The use of the pseudolimited entry technique essentially has eliminated sand-outs, poor treatment coverage and other problems associated with other fracturing techniques. As of March, 1966, the absolute open flow potentials (AOFP) of the nine wells completed by this method averaged over 4,000 Mcf/D or 78 percent above those AOFP's of conventionally treated offset wells. Constantrate pressure drawdown testing' also has supported the results attained.
The results and continued use of this technique have proved it to be an effective method for stimulating the Dakota pays of Northwest New Mexico.
Fracturing multiple pays with conventional techniques (densely perforated zones, treatment control through the use of bridge plugs or ball sealers) can result in expensive or marginal completions. Fracturing the Dakota formation in the San Juan basin with conventional methods offers few exceptions to this.
The Dakota formation in the San Juan basin is approximately 200 to 300 ft thick. As shown by Fig. 1, it often is composed of multiple, hard, low-porosity, gas- bearing sands separated by shale. At a given location, the lower Dakota usually is composed of a series of sands of approximately equal fracturing pressures. These pressures often vary markedly between locations. The middle and upper Dakota sands are less numerous. They have approximately equal fracturing pressures significantly different from those of the lower sands; those of the middle and upper sands also can vary over a short distance. Fracturing pressures of all the Dakota sands are difficult to predict quantitatively.

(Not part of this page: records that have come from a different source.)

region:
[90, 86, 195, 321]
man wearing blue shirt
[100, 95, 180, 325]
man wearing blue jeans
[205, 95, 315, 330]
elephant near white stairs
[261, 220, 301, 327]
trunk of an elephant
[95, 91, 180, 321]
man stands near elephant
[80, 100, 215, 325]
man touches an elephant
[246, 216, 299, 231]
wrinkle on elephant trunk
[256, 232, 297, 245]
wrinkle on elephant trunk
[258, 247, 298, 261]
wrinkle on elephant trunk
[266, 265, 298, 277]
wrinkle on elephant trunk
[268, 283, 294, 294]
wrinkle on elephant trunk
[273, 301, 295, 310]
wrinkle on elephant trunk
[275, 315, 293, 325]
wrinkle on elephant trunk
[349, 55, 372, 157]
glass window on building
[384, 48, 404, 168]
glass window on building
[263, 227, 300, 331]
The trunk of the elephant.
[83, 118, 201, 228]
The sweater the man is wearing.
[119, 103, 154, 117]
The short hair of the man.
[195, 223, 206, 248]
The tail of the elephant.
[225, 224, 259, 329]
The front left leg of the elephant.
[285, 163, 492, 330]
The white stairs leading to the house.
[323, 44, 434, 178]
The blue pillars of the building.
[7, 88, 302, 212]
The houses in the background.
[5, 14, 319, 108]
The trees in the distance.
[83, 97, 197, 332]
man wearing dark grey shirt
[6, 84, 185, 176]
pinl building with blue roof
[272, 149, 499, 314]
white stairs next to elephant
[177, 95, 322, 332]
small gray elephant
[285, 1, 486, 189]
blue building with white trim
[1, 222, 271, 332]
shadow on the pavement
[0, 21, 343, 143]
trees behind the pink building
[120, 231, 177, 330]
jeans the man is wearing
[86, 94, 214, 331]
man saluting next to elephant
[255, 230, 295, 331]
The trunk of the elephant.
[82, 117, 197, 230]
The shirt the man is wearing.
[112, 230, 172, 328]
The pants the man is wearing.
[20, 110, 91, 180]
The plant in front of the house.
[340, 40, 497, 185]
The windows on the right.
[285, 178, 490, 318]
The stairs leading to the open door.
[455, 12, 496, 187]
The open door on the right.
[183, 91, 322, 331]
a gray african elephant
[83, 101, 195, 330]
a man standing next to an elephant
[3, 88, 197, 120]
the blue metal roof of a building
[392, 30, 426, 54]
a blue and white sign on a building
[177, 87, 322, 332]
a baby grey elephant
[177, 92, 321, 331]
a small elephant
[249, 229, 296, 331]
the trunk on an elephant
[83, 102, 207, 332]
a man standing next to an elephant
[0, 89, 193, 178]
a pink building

The Dakota frequently is sand-water fractured with conventional multistage treatments, employing bridge plugs or ball sealers for treatment control and diversion. Normally, the amount of propping agent used is between 50,000 and 100,000 lb of sand. Treating rates usually are between 35 and 50 bbl/minute. In many cases individual sands will be perforated with so many holes that the treatment will be accepted into the sand that has the lowest fracturing pressure.